Any missing windows were replaced with copies of the original Georgian windows. The floorboards were patched and the timber and plaster mouldings repaired. Organic mineral paints made from a medieval German recipe were used in natural hues that matched the sort of paint that would have been used in the 18th century yellow, ochre, terra cotta, cobalt blue.
SKILLED craftsmen familiar with the necessary tasks were available, notes Peter Pearson, adding that property owners often do not bother to restore their houses in the mistaken belief that the skills involved are no longer to be found.
The work was highly labour intensive and took about a year. It was finished last September. Before the house was completed, however, funds began to run out, so it was decided to organise a buyer in order to have enough capital to finish the house. The house was not advertised on the open market. "We did not want to be bound to sell to the highest bidder," says John O'Sullivan, administrator of the DCT, "we wanted to sell it to a buyer who would undertake not to interfere with the work we had carried out."
There were other difficulties the DCT had no track record for conservation projects at this point, neither did it have legal title to the building. In the end, through word of mouth, various people came forward to show an interest in the house. It was purchased by an artist, Graham Knuttel, for £230,000 (a price which had been suggested by several auctioneers).
He was an ideal buyer as far as the DCT was concerned. "The house was designed to be owner occupied. It was built by merchant class people in the 18th century. They would have spent their family lives and their working lives in that house. Graham Knuttel is an artist who works at home, so he will use the house in a similar way," says Geraldine Walsh.
Mr Knuttel was subjected to "a rigorous interview", says Ian Lumley "There were covenants attached to the sale. He had to commit himself to retaining the building as he had found it."
Number 11 was brought to "a habitable level" by the DCT as a "demonstration project" to show "how a building ought to be restored, so that its original atmosphere is retained," says Ian Lumley. Future projects will not necessarily be brought to the same level of completion. "Enveloping" is a procedure which the DCT recognises as its major priority for the future. This is a term used in European conservation schemes and involves stepping into the breach when an old building is in a particularly bad condition
THE MOST important thing is to do the main structural work and keep water out of the building.
Then the building can be sold on with specific conditions for finishing the refurbishment," says Lumley. He notes that "enveloping" costs a lot less than full refurbishment and will allow the DCT to be more active on a greater number of buildings.
Lumley is putting together a computer database of buildings in inner Dublin that are derelict or not far off. There are at least 150 of these. Countless others have already been demolished, and many, particularly in the Mountjoy Square and Merrion Square areas, have been gutted.
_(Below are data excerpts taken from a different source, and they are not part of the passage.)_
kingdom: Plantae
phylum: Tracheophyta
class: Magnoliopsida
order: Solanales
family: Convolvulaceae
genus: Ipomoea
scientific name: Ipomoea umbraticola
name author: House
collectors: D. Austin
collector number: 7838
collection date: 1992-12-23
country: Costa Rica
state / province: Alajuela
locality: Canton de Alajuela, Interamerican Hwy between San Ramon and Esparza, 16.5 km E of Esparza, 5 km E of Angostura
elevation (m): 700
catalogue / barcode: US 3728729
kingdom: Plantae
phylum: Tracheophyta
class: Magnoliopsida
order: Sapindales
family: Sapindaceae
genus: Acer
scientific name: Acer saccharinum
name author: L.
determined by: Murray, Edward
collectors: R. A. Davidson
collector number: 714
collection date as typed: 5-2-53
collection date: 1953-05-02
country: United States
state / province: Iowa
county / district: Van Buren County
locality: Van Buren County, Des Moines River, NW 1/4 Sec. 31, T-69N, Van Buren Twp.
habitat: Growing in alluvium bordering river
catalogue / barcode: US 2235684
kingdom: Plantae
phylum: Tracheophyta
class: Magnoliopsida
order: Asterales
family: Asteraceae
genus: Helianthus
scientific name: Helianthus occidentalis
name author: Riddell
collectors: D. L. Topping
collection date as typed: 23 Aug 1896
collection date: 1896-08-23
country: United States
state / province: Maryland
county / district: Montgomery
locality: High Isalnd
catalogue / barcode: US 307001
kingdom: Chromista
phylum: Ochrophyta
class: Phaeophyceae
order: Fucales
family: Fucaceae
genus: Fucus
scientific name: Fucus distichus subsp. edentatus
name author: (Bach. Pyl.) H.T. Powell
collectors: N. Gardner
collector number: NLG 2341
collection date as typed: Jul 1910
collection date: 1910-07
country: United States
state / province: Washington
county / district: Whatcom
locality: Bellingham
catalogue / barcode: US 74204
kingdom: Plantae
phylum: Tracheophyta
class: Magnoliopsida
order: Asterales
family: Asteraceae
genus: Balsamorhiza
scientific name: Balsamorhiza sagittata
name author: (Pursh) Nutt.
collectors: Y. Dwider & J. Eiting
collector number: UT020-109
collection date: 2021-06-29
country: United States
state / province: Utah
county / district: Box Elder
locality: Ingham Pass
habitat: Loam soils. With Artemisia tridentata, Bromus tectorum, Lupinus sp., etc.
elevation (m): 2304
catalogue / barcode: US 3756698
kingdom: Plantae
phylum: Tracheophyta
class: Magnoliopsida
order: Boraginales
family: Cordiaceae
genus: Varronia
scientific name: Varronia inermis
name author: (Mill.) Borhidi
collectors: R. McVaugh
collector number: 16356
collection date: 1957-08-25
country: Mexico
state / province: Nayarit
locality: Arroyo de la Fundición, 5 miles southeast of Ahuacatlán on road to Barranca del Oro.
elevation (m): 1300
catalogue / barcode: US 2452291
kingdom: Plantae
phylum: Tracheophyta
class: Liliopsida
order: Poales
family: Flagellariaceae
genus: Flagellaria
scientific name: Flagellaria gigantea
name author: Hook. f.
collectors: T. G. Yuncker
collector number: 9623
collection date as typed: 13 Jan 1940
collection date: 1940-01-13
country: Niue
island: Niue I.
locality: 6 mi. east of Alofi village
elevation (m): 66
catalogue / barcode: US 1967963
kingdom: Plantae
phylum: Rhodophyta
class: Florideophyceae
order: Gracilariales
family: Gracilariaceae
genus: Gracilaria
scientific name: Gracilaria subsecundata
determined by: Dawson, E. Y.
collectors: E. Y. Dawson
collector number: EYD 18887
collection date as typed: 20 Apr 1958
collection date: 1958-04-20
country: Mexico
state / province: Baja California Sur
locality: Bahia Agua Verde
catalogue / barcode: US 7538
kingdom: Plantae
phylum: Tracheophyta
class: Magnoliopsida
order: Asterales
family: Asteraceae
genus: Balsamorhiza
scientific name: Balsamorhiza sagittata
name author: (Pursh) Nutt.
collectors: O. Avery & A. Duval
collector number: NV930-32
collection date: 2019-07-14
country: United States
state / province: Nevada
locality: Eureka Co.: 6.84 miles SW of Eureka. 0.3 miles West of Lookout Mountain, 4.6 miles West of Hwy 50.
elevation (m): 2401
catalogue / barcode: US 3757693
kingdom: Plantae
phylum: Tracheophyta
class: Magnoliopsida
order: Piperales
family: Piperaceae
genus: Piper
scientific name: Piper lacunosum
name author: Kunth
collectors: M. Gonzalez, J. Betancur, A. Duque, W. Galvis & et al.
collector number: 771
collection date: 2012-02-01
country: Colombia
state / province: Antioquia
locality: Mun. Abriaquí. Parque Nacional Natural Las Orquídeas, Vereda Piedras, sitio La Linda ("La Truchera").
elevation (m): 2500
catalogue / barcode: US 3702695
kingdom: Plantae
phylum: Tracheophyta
Another role for the DCT is that of consultancy, and it is giving advice on the sensitive refurbishing of 25 Eustace Street in Temple Bar at the moment, as well as helping out with the restoration of two 18th century houses on Upper Abbey Street, which are to be the management offices of the new Jervis Street Shopping Centre.
"New development in the city does not have to mean the loss of its older buildings," says Ian Lumley. "The way forward is in developing partnerships between the State and the private sector."